The Atlanta Journal-Constitution reported Saturday that Milner’s defense attorney Manny Arora said Milner would turn himself in Monday.
Milner, 23, has been in trouble with Athens-Clarke County Police in the past, having faced several drug and alcohol related charges. In January 2006, a Clarke County court banned Milner from Athens-Clarke County and placed him on six months probation. Three weeks later he was charged as part of an investigation into the death of University student Lewis Fish, who died in his Russell Hall dorm room from an overdose of alcohol, cocaine and heroin. The charges against Milner in that case were dropped.
The recent charges stem from an incident early Sunday in which an 18-year-old Clemson University student told police he was held against his will and assaulted in the basement of the Chi Phi fraternity.
The complainant, who was visiting the University for the football game between Georgia and Auburn, told police he was held after an altercation at Roadhouse bar.
According to the report, an officer saw the complainant run into the middle of Lumpkin Street in front of the Chi Phi house at 3:22 a.m., yelling for someone to help him. When the officer helped him out of the road, the complainant was crying and appeared intoxicated and incoherent. The officer said he appeared to have urinated on himself based on the strong odor of urine coming from him.
The complainant told the officer people had “messed him up,” and he had multiple cuts; a swollen right eye; wet, dirty clothes and said he had shoulder pain.
Milner was a student at the University last spring, and during his time in Athens has faced several run-ins with area law enforcement.
He was first arrested in Athens in April 2004, before he was a student at UGA. He was charged with underage possession of alcohol, giving false information to police, possession of a fake ID and public intoxication. He was arrested in September 2004 and again in August 2005 on alcohol-related charges while a UGA student, and was ordered to wear an ankle bracelet to detect alcohol from perspiration.
A noise ordinance violation proved his undoing in late 2005, and a court ordered Milner banned from ACC.

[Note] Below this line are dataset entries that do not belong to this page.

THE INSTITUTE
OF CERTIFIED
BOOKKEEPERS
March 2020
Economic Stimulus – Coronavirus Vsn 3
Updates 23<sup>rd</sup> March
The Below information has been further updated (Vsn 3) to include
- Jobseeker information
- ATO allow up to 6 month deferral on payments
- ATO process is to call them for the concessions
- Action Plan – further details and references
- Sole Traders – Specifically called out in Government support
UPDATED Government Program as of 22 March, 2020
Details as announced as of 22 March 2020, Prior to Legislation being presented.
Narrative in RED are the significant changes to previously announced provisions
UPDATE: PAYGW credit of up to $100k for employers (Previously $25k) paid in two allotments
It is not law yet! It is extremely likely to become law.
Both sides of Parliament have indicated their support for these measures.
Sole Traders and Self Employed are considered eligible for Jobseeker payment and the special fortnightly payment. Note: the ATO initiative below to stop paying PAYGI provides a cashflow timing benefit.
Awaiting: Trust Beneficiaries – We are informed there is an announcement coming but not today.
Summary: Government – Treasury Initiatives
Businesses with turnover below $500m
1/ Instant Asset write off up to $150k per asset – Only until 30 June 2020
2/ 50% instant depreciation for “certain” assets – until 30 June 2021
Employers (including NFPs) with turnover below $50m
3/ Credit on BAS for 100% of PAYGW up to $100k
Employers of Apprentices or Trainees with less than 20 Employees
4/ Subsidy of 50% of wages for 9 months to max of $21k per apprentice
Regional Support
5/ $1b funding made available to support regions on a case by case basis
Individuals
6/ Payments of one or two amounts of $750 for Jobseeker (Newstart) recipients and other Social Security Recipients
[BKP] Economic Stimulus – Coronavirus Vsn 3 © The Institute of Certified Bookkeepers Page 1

Trouble found Milner just a few weeks later, when a party at Milner’s house at 555 Riverhill Drive in Athens was one of the last places Fish was before he was found dead in his dorm room. After a search of Milner’s house as part of the investigation into Fish’s death, Milner and six others were charged with various alcohol and drug-related charges. The marijuana possession charges against Milner were dropped because he was in Colorado at the time of the party after being barred from ACC.
The most recent arrest of Milner occurred late December 2006, after a party at 555 Riverhill Drive brought charges against him of providing alcohol to minors, obstruction of a police officer, public intoxication, disorderly conduct and violating the county noise ordinance. He pled no contest to the charges, and was sentenced to two years probation, 40 hours of community service, and two years of probation in an Athens-Clarke drug court program.
Milner was suspended from the University following the incident, but in March 2007, a three-member University Judiciary panel cleared Milner of alcohol-related misconduct from the December party, but ordered him to write a 1,000 word essay for disorderly conduct. He was eligible to re-enroll for classes immediately.